# Extract to read:
NEW YORK, NY, NOVEMBER 10, 2009 –The United Nations Working Group on Arbitrary Detention in the Office of the High Commissioner for Human Rights notified the Walter Leitner International Human Rights Clinic of a decision in its favor, today, reports the Clinic’s director Professor Chi Mgbako.    The Working Group issued a judgment holding the Malawi government in violation of the due process rights and right to fair trial of three Malawian prisoners on whose behalf the Leitner Clinic had filed claims.

On December 19 2008, the Leitner Clinic submitted complaints to the United Nations Working Group on Arbitrary Detention on behalf of Lawrence Ndele, Paul Newiri, and Boxton Kudziwe, who as of that date, had been detained without trial at Chichiri Prison in Blantyre, Malawi, for durations ranging from two and a half years to four and a half years.

Under a mandate from the United Nations High Commissioner for Human Rights, the Working Group on Arbitrary Detention (“WGAD”) is an international independent expert body empowered to accept and issue opinions regarding individual complaints submitted from persons residing in countries party to the International Covenant on Civil and Political Rights (“ICCPR”).  Malawi is a member of the United Nations and is a State Party to this treaty and is bound to enforce and protect the civil and political rights embodied in the United Nations Charter and the ICCPR.

Upon receiving and reviewing the individual complaints filed in December 2008, WGAD contacted the Government of Malawi by letter dated April 1, 2009 and again on August 20, 2009.   WGAD considers the Malawi Government’s lack of response as tacit acceptance of the allegations, and requests that the Government take all appropriate measures to remedy the arbitrary detention of  Ndele, Newiri, and Kudziwe in violation of their due process rights.

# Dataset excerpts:
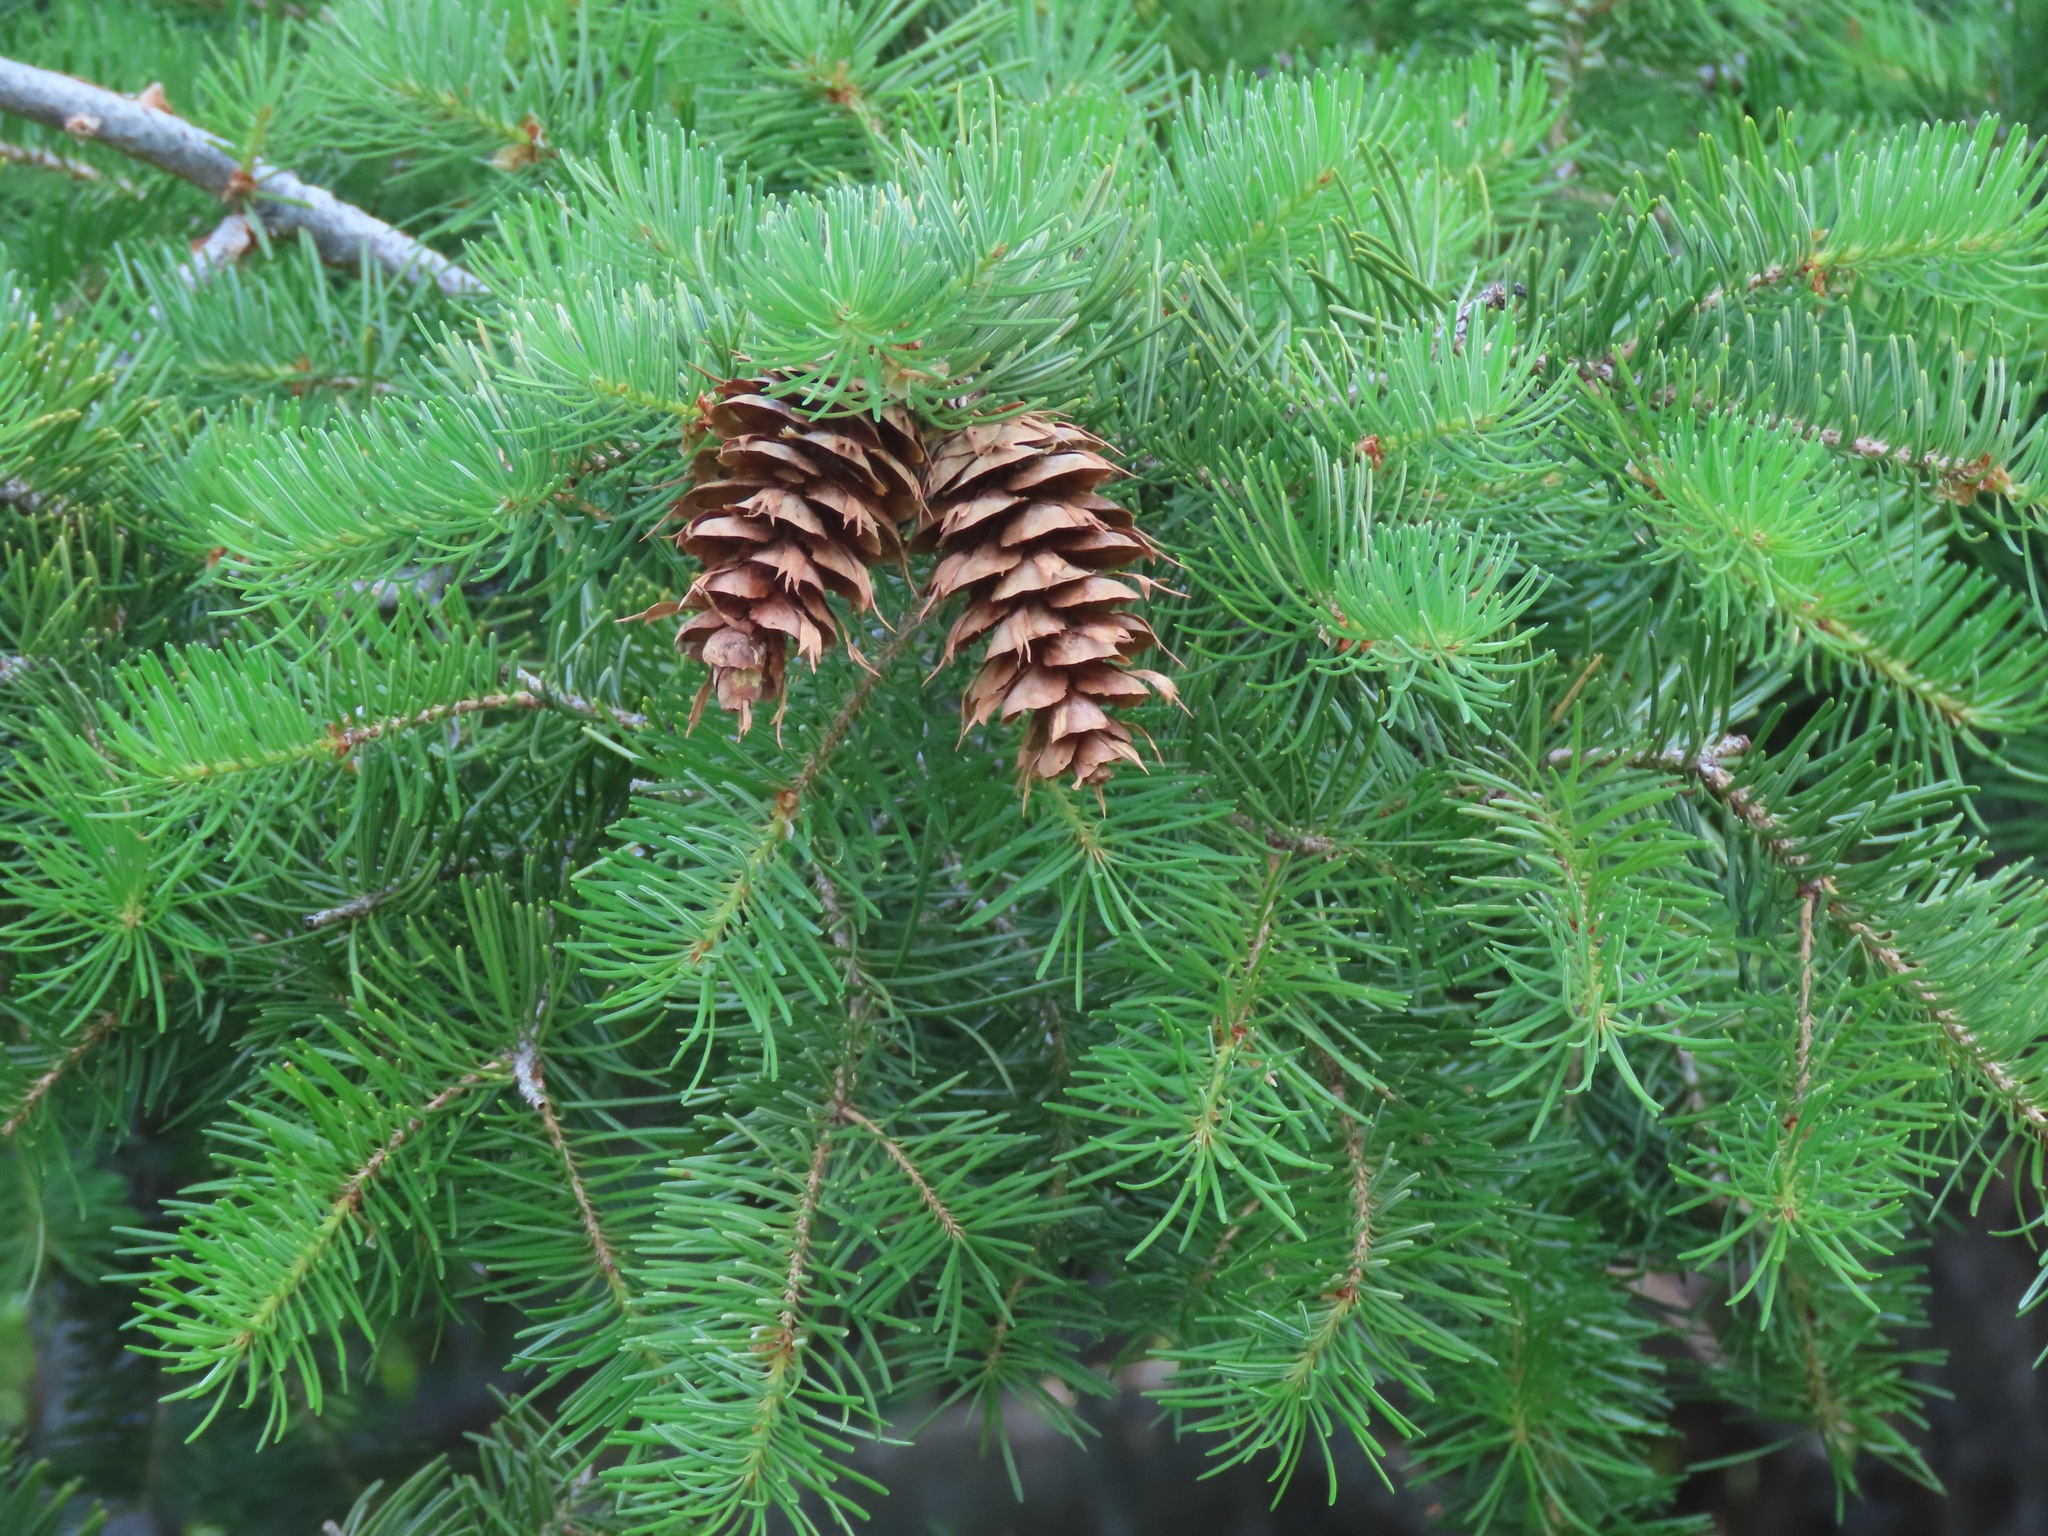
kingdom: Plantae
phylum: Tracheophyta
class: Pinopsida
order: Pinales
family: Pinaceae
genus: Pseudotsuga
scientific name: Pseudotsuga menziesii
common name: Douglas fir
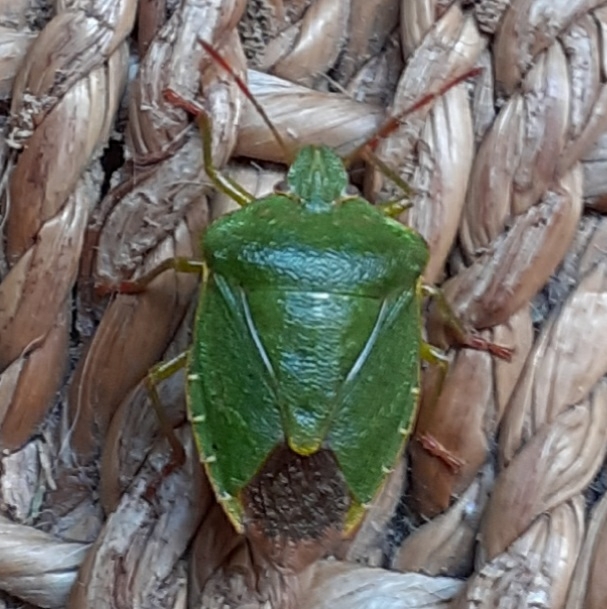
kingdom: Animalia
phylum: Arthropoda
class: Insecta
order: Hemiptera
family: Pentatomidae
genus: Palomena
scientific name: Palomena prasina
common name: Green shieldbug
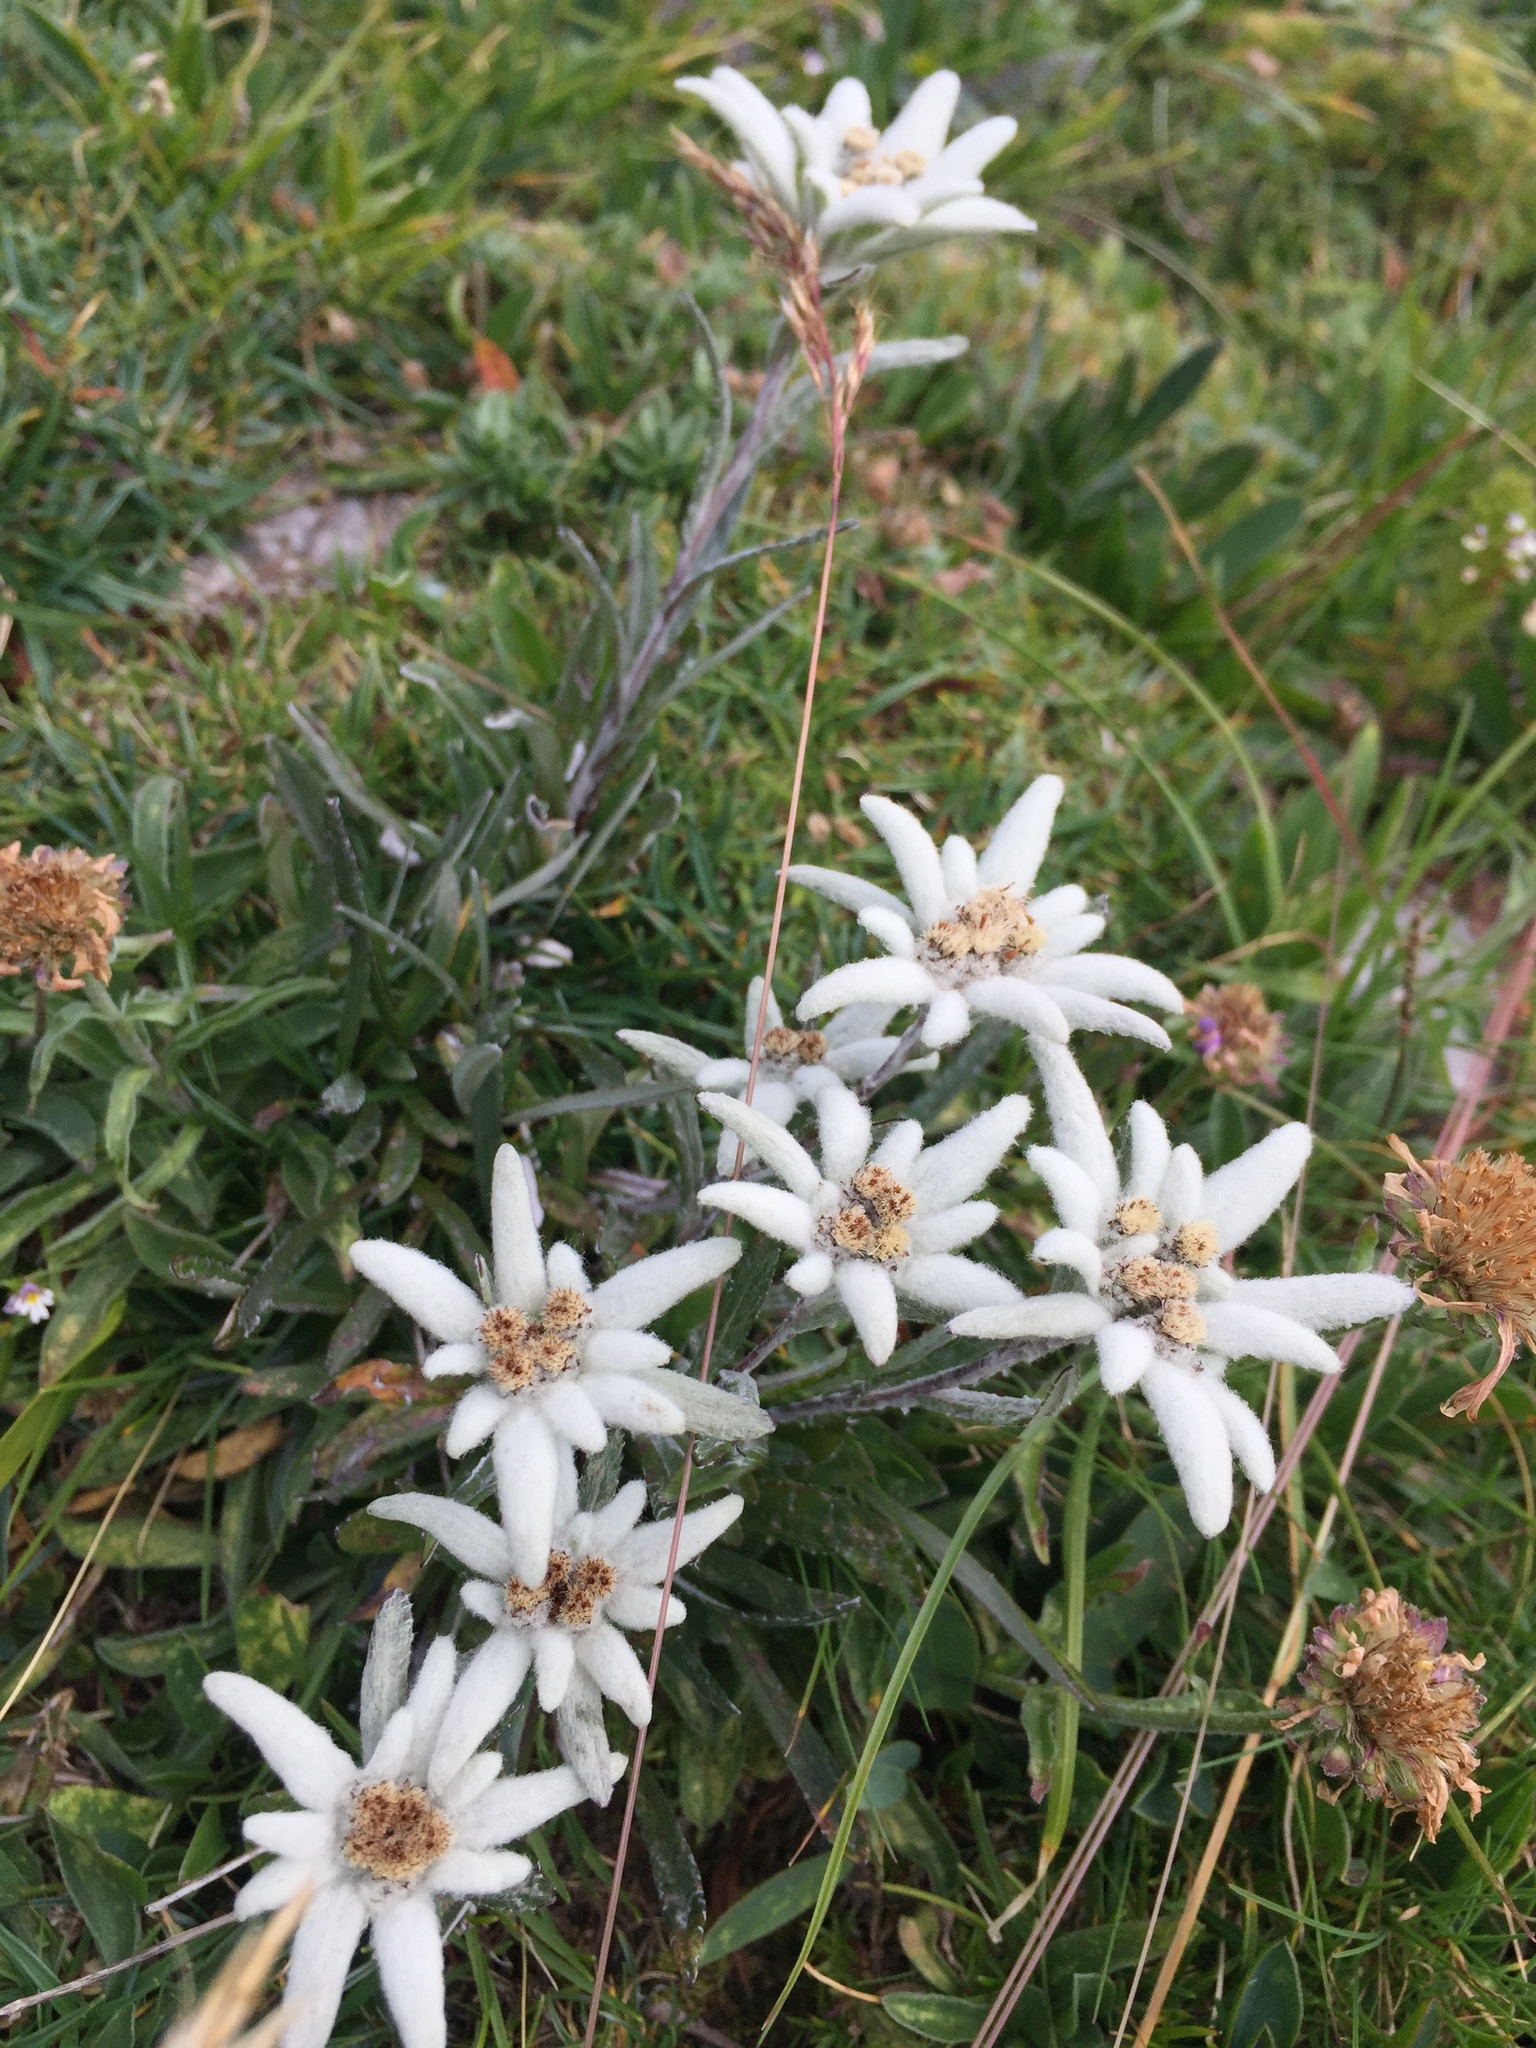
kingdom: Plantae
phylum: Tracheophyta
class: Magnoliopsida
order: Asterales
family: Asteraceae
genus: Leontopodium
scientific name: Leontopodium nivale
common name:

# Task 1:
Answer these questions from the text on the Malawi detention ruling:
(a) On what date did the Leitner Clinic submit its complaints to the Working Group?
(b) In which prison were the three men held?
(c) On which two dates did the Working Group write to the Government of Malawi?
# Task 2:
Please continue the text on the Malawi detention ruling from the point where it stops.
The entries are not needed for any of the work.

# Expected output 1:
(a) December 19, 2008
(b) Chichiri Prison in Blantyre, Malawi
(c) April 1, 2009, and August 20, 2009

# Expected output 2:
In accordance with the findings of the UN Working Group on Arbitrary Detention, Messrs. Ndele, Newiri, and Kudziwe are being unlawfully and arbitrarily detained.  Their continued detention is also a violation of Malawian law.  The Walter Leitner International Human Rights Clinic calls upon the Malawi Government to dismiss all charges against the complainants and take immediate steps to ensure that the due process rights of the many other Malawian prisoners currently subjected to illegal and arbitrary detention are likewise upheld.

The Leitner fall `08 team consisted of Fordham Law students Michael Ellis (`09) and Janet Kang (`10). Students were supervised by Professor Chi Mgbako and Julie Hassman, an associate at the law firm of Davis Polk & Wardwell LLP.

The Walter Leitner International Human Rights Clinic aims to train a new generation of human rights lawyers and to inspire results-oriented, practical human rights work throughout the world. The clinic works in partnership with non-governmental organizations and foreign law schools on international human rights projects ranging from legal and policy analysis, public interest litigation, fact-finding and report writing, and human rights training and capacity-building.